【颇有些纳罕的睐向他——我向来敬仰,抗颜为师者,眼下所外泄的竟是与当年在九龙壁下如出一辙的稀奇。那年我所遇见的,是平日里备受尊长推崇的少年君子,避开喧嚣众人时候,宛若受了委屈黯然神伤的幼兽,而眼下,则是十数载间并不多见的,诡异到甚至能唤作愧悔的情绪】
【粗莽憨直如我,却每每在这种时候有些慌错无助,极为笨拙的开口安抚早已是猛兽独行的三哥,大清的雍王爷】三哥!【拉下被划破的衣衫,遮挡住可怖的血红】别看了,只不过是小伤,先说好!您可别想拿着这短儿,限制我不许喝酒。

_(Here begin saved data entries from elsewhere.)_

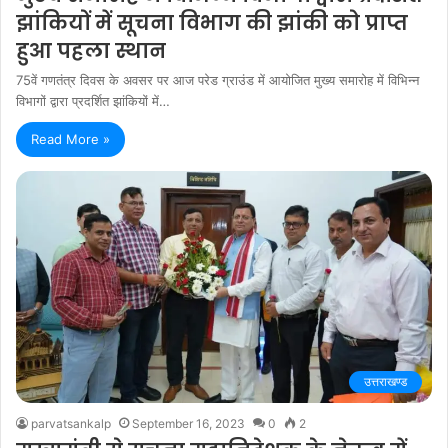
झांकियों में सूचना विभाग की झांकी को प्राप्त
हुआ पहला स्थान
75वें गणतंत्र दिवस के अवसर पर आज परेड ग्राउंड में आयोजित मुख्य समारोह में विभिन्न
विभागों द्वारा प्रदर्शित झांकियों में…
Read More »
उत्तराखण्ड
parvatsankalp
September 16, 2023
0
2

【以稚气的顽笑,来遮挡我并不多见,甚至可以说我并不愿见的我所倚仗之人的哀弱。拢这伤臂,朝后靠了靠,好似是怕血气染了他的明净】啧,您叫我别插手,这怎么可能?
【舔舔泛白干裂的唇,拢着眉头】您说,这些士绅着了甚么魔?还是吃错了甚么药吗?以前也没见到他们如此冲动... ...【回忆着那群叫嚣着的人,吵乱中好像回想到了甚么】对了,我总觉得其中有人挑拨,不然他们哪里有那么大的胆子。